Whatever it is, it doesn’t look good. Nico’s face gets even more intense.

Finally, he turns and locks eyes with me. He’s got that frustrated look, but it’s all bottled up, controlled.

“Change of plans,” he says, walking over to the salon. “Marina’s shut down the entrance because of the storm surge. We’ll anchor in the bay until it blows over.”

I nod, like, yeah, of course. Stuck on a yacht in a freaking hurricane with the guy who just shattered me... and then backed off. Awesome.

“How long?” I ask.

“A few hours. Yacht’s solid. We’re safe.”

Except maybe from whatever’s brewing between us.

He heads to the bar, pours two whiskeys, and hands me one. I take it; the warmth spreading through me as I sip. He drops into the chair across from me, keeping some distance on purpose. The lights flicker for a sec, then settle.

“Painkillers kicking in?” he asks.

Yeah, the sharp edges are fading to a dull ache. I nod. “They are.”

We sit there in this heavy quiet, full of stuff neither of us is saying.

“Earlier,” he starts, then stops. Puts his glass down. “That was a miscalculation.”

“A miscalculation?” I echo, raising an eyebrow.

“I pushed too far.” His eyes meet mine, all guarded and intense. “Won’t happen again.”

An apology? From Nico Varela? It’s so weird I almost snort.

“But that doesn’t answer my question,” I say. “Why’d you stop?”

His jaw tightens. “Does it matter?”

“Yeah.” I set my glass down too. “It does.”

He shoots up and goes to the window. “The sound you made,” he mutters after a bit, his voice low. “I’ve heard it before. As a kid. When my mom—” He cuts off, his shoulders locking up. “It wasn’t what I wanted.”

Whoa. That hits me hard—a crack in his armor, showing something real underneath.

“What did you want?” I ask, softer now.

He turns back, his face a mix of anger and... regret? “To remind you where you stand.

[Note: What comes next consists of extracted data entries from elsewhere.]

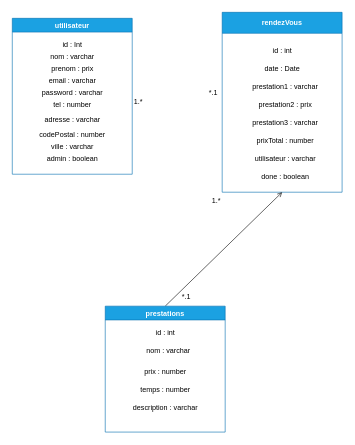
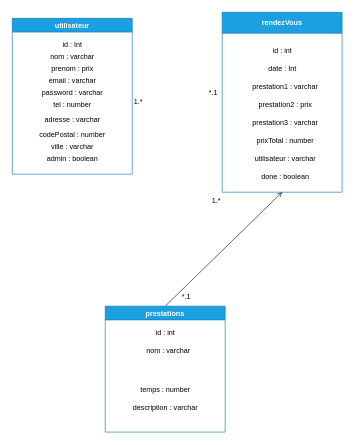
  <mxCell id="0" />
  <mxCell id="1" parent="0" />
  <mxCell id="2" value="utilisateur" style="swimlane;fillColor=#1ba1e2;fontColor=#ffffff;strokeColor=#006EAF;" vertex="1" parent="1"><mxGeometry x="20" y="30" width="200" height="260" as="geometry" /></mxCell>
  <mxCell id="3" value="id : Int" style="text;html=1;align=center;verticalAlign=middle;resizable=0;points=[];autosize=1;strokeColor=none;fillColor=none;" vertex="1" parent="2"><mxGeometry x="70" y="30" width="60" height="30" as="geometry" /></mxCell>
  <mxCell id="4" value="nom : varchar" style="text;html=1;align=center;verticalAlign=middle;resizable=0;points=[];autosize=1;strokeColor=none;fillColor=none;" vertex="1" parent="2"><mxGeometry x="50" y="50" width="100" height="30" as="geometry" /></mxCell>
  <mxCell id="5" value="prenom : prix" style="text;html=1;align=center;verticalAlign=middle;resizable=0;points=[];autosize=1;strokeColor=none;fillColor=none;" vertex="1" parent="2"><mxGeometry x="45" y="70" width="110" height="30" as="geometry" /></mxCell>
  <mxCell id="6" value="email : varchar" style="text;html=1;align=center;verticalAlign=middle;resizable=0;points=[];autosize=1;strokeColor=none;fillColor=none;" vertex="1" parent="2"><mxGeometry x="50" y="90" width="100" height="30" as="geometry" /></mxCell>
  <mxCell id="7" value="tel : number" style="text;html=1;align=center;verticalAlign=middle;resizable=0;points=[];autosize=1;strokeColor=none;fillColor=none;" vertex="1" parent="2"><mxGeometry x="55" y="130" width="90" height="30" as="geometry" /></mxCell>
  <mxCell id="8" value="password : varchar" style="text;html=1;align=center;verticalAlign=middle;resizable=0;points=[];autosize=1;strokeColor=none;fillColor=none;" vertex="1" parent="2"><mxGeometry x="40" y="110" width="120" height="30" as="geometry" /></mxCell>
  <mxCell id="9" value="adresse : varchar" style="text;html=1;align=center;verticalAlign=middle;resizable=0;points=[];autosize=1;strokeColor=none;fillColor=none;" vertex="1" parent="2"><mxGeometry x="40" y="155" width="120" height="30" as="geometry" /></mxCell>
  <mxCell id="10" value="codePostal : number" style="text;html=1;align=center;verticalAlign=middle;resizable=0;points=[];autosize=1;strokeColor=none;fillColor=none;" vertex="1" parent="2"><mxGeometry x="35" y="180" width="130" height="30" as="geometry" /></mxCell>
  <mxCell id="11" value="ville : varchar" style="text;html=1;align=center;verticalAlign=middle;resizable=0;points=[];autosize=1;strokeColor=none;fillColor=none;" vertex="1" parent="2"><mxGeometry x="55" y="200" width="90" height="30" as="geometry" /></mxCell>
  <mxCell id="12" value="admin : boolean" style="text;html=1;align=center;verticalAlign=middle;resizable=0;points=[];autosize=1;strokeColor=none;fillColor=none;" vertex="1" parent="2"><mxGeometry x="45" y="220" width="110" height="30" as="geometry" /></mxCell>
  <mxCell id="13" value="rendezVous" style="swimlane;startSize=35;fillColor=#1ba1e2;fontColor=#ffffff;strokeColor=#006EAF;" vertex="1" parent="1"><mxGeometry x="370" y="20" width="200" height="300" as="geometry" /></mxCell>
  <mxCell id="14" value="id : int" style="text;html=1;align=center;verticalAlign=middle;resizable=0;points=[];autosize=1;strokeColor=none;fillColor=none;" vertex="1" parent="13"><mxGeometry x="70" y="50" width="60" height="30" as="geometry" /></mxCell>
- <mxCell id="15" value="date : Date" style="text;html=1;align=center;verticalAlign=middle;resizable=0;points=[];autosize=1;strokeColor=none;fillColor=none;" vertex="1" parent="13"><mxGeometry x="60" y="80" width="80" height="30" as="geometry" /></mxCell>
+ <mxCell id="15" value="date : Int" style="text;html=1;align=center;verticalAlign=middle;resizable=0;points=[];autosize=1;strokeColor=none;fillColor=none;" vertex="1" parent="13"><mxGeometry x="60" y="80" width="80" height="30" as="geometry" /></mxCell>
  <mxCell id="16" value="prestation1 : varchar" style="text;html=1;align=center;verticalAlign=middle;resizable=0;points=[];autosize=1;strokeColor=none;fillColor=none;" vertex="1" parent="13"><mxGeometry x="40" y="110" width="130" height="30" as="geometry" /></mxCell>
  <mxCell id="17" value="done : boolean" style="text;html=1;align=center;verticalAlign=middle;resizable=0;points=[];autosize=1;strokeColor=none;fillColor=none;" vertex="1" parent="13"><mxGeometry x="55" y="260" width="100" height="30" as="geometry" /></mxCell>
  <mxCell id="18" value="utilisateur : varchar" style="text;html=1;align=center;verticalAlign=middle;resizable=0;points=[];autosize=1;strokeColor=none;fillColor=none;" vertex="1" parent="13"><mxGeometry x="45" y="230" width="120" height="30" as="geometry" /></mxCell>
  <mxCell id="19" value="prestation2 : prix" style="text;html=1;align=center;verticalAlign=middle;resizable=0;points=[];autosize=1;strokeColor=none;fillColor=none;" vertex="1" parent="13"><mxGeometry x="40" y="140" width="130" height="30" as="geometry" /></mxCell>
  <mxCell id="20" value="prestation3 : varchar" style="text;html=1;align=center;verticalAlign=middle;resizable=0;points=[];autosize=1;strokeColor=none;fillColor=none;" vertex="1" parent="13"><mxGeometry x="40" y="170" width="130" height="30" as="geometry" /></mxCell>
  <mxCell id="21" value="prixTotal : number" style="text;html=1;align=center;verticalAlign=middle;resizable=0;points=[];autosize=1;strokeColor=none;fillColor=none;" vertex="1" parent="13"><mxGeometry x="45" y="200" width="120" height="30" as="geometry" /></mxCell>
  <mxCell id="22" style="edgeStyle=none;html=1;exitX=0.5;exitY=0;exitDx=0;exitDy=0;entryX=0.5;entryY=1;entryDx=0;entryDy=0;endArrow=open;" edge="1" parent="1" source="23" target="13"><mxGeometry relative="1" as="geometry" /></mxCell>
  <mxCell id="23" value="prestations" style="swimlane;fillColor=#1ba1e2;fontColor=#ffffff;strokeColor=#006EAF;" vertex="1" parent="1"><mxGeometry x="175" y="510" width="200" height="210" as="geometry" /></mxCell>
  <mxCell id="24" value="id : int" style="text;html=1;align=center;verticalAlign=middle;resizable=0;points=[];autosize=1;strokeColor=none;fillColor=none;" vertex="1" parent="23"><mxGeometry x="70" y="30" width="60" height="30" as="geometry" /></mxCell>
  <mxCell id="25" value="temps : number" style="text;html=1;align=center;verticalAlign=middle;resizable=0;points=[];autosize=1;strokeColor=none;fillColor=none;" vertex="1" parent="23"><mxGeometry x="45" y="125" width="110" height="30" as="geometry" /></mxCell>
  <mxCell id="26" value="description : varchar" style="text;html=1;align=center;verticalAlign=middle;resizable=0;points=[];autosize=1;strokeColor=none;fillColor=none;" vertex="1" parent="23"><mxGeometry x="35" y="155" width="130" height="30" as="geometry" /></mxCell>
- <mxCell id="27" value="prix : number" style="text;html=1;align=center;verticalAlign=middle;resizable=0;points=[];autosize=1;strokeColor=none;fillColor=none;" vertex="1" parent="23"><mxGeometry x="55" y="95" width="90" height="30" as="geometry" /></mxCell>
  <mxCell id="28" value="nom : varchar" style="text;html=1;align=center;verticalAlign=middle;resizable=0;points=[];autosize=1;strokeColor=none;fillColor=none;" vertex="1" parent="23"><mxGeometry x="55" y="60" width="100" height="30" as="geometry" /></mxCell>
  <mxCell id="29" value="*.1" style="text;html=1;align=center;verticalAlign=middle;resizable=0;points=[];autosize=1;strokeColor=none;fillColor=none;" vertex="1" parent="1"><mxGeometry x="335" y="140" width="40" height="30" as="geometry" /></mxCell>
  <mxCell id="30" value="1.*" style="text;html=1;align=center;verticalAlign=middle;resizable=0;points=[];autosize=1;strokeColor=none;fillColor=none;" vertex="1" parent="1"><mxGeometry x="210" y="155" width="40" height="30" as="geometry" /></mxCell>
  <mxCell id="31" value="1.*" style="text;html=1;align=center;verticalAlign=middle;resizable=0;points=[];autosize=1;strokeColor=none;fillColor=none;" vertex="1" parent="1"><mxGeometry x="340" y="320" width="40" height="30" as="geometry" /></mxCell>
  <mxCell id="32" value="*.1" style="text;html=1;align=center;verticalAlign=middle;resizable=0;points=[];autosize=1;strokeColor=none;fillColor=none;" vertex="1" parent="1"><mxGeometry x="290" y="480" width="40" height="30" as="geometry" /></mxCell>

To take back control. Not... that.” He waves a hand vaguely at me.

The meds and the whiskey are loosening me up, making me bolder than smart. I spot that vulnerability and go for it.

“And did it work?” I push, holding his gaze. “You feel in control now, Nico?”

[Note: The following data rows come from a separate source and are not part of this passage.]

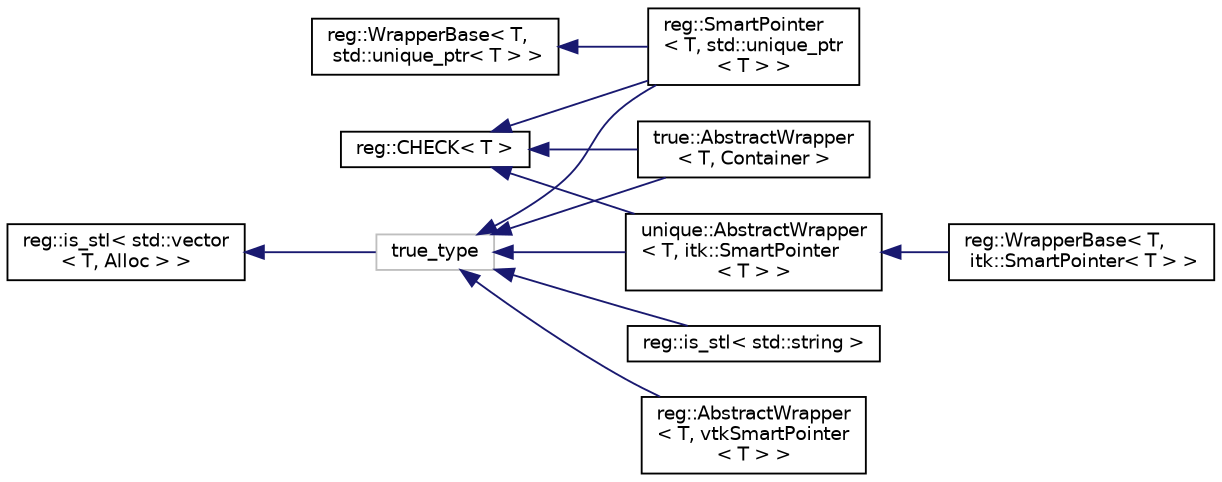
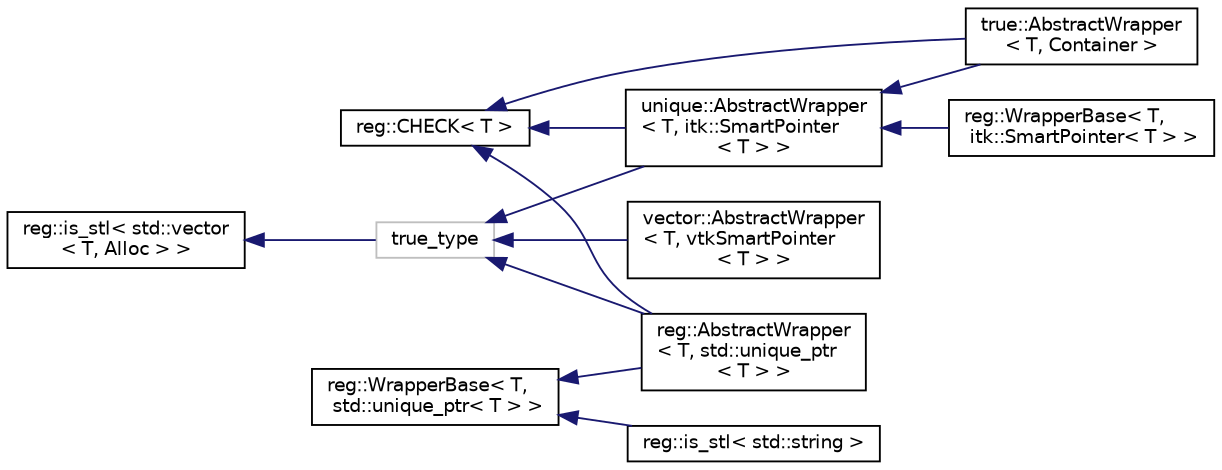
  digraph {
    fontname="DejaVu Sans"
    rankdir=LR
    node [color=black fillcolor=white fontname="DejaVu Sans" fontsize=10 shape=record style=filled]
    edge [color=midnightblue dir=back fontname="DejaVu Sans" fontsize=10 labelfontname=Helvetica labelfontsize=10 style=solid]
    n1 [height=0.2 label="reg::CHECK\< T \>" width=0.4]
    n2 [height=0.2 label="unique::AbstractWrapper\l\< T, itk::SmartPointer\l\< T \> \>" width=0.4]
-   n3 [height=0.2 label="reg::SmartPointer\l\< T, std::unique_ptr\l\< T \> \>" width=0.4]
+   n3 [height=0.2 label="reg::AbstractWrapper\l\< T, std::unique_ptr\l\< T \> \>" width=0.4]
    n4 [height=0.2 label="true::AbstractWrapper\l\< T, Container \>" width=0.4]
    n5 [height=0.2 label="reg::WrapperBase\< T,\l itk::SmartPointer\< T \> \>" width=0.4]
-   n6 [height=0.2 label="reg::AbstractWrapper\l\< T, vtkSmartPointer\l\< T \> \>" width=0.4]
+   n6 [height=0.2 label="vector::AbstractWrapper\l\< T, vtkSmartPointer\l\< T \> \>" width=0.4]
    n7 [height=0.2 label="reg::WrapperBase\< T,\l std::unique_ptr\< T \> \>" width=0.4]
    n8 [color=grey75 height=0.2 label=true_type width=0.4]
    n9 [height=0.2 label="reg::is_stl\< std::string \>" width=0.4]
    n10 [height=0.2 label="reg::is_stl\< std::vector\l\< T, Alloc \> \>" width=0.4]
    n1 -> n2
    n1 -> n3
    n1 -> n4
    n2 -> n5
    n7 -> n3
    n8 -> n2
    n8 -> n3
-   n8 -> n4
+   n2 -> n4
    n8 -> n6
-   n8 -> n9
+   n7 -> n9
    n10 -> n8
  }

A flash of danger crosses his eyes. “Watch it, Lea.”

I lean in. “No, seriously. Did breaking me make you feel powerful? Did it give you what you wanted?”

“This conversation’s done,” he snaps, voice like steel.

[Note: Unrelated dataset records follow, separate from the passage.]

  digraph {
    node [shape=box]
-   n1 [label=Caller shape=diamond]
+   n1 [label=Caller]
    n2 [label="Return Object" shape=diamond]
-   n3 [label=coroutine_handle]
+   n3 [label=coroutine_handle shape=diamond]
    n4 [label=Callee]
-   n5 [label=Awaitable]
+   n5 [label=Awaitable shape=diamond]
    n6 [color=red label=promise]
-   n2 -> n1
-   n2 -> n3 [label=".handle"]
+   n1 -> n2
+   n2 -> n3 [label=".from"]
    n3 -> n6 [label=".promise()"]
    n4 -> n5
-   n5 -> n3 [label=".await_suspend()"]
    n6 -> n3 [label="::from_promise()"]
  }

“Because you hate the answer,” I continue. “Because deep down, you didn’t want to break me. And when you did, it didn’t feel like a win. It felt like you screwed up.”

Bam, I see it land—the way his eyes widen just a fraction, the tiny step back.

I’ve nailed something he’s not ready to admit.

Lightning lights up the room, carving his face in shadows.

For a split second, I see the guy under the tough-guy shell—lost, maybe even a little like that scared kid he mentioned.

That’s when it clicks. There’s a soft spot there, hidden under all the damage and walls. Twisted, sure, but it’s real. He can feel regret. He can change. And damn, even after everything, it makes my heart ache in a way that’s scary and kind of thrilling.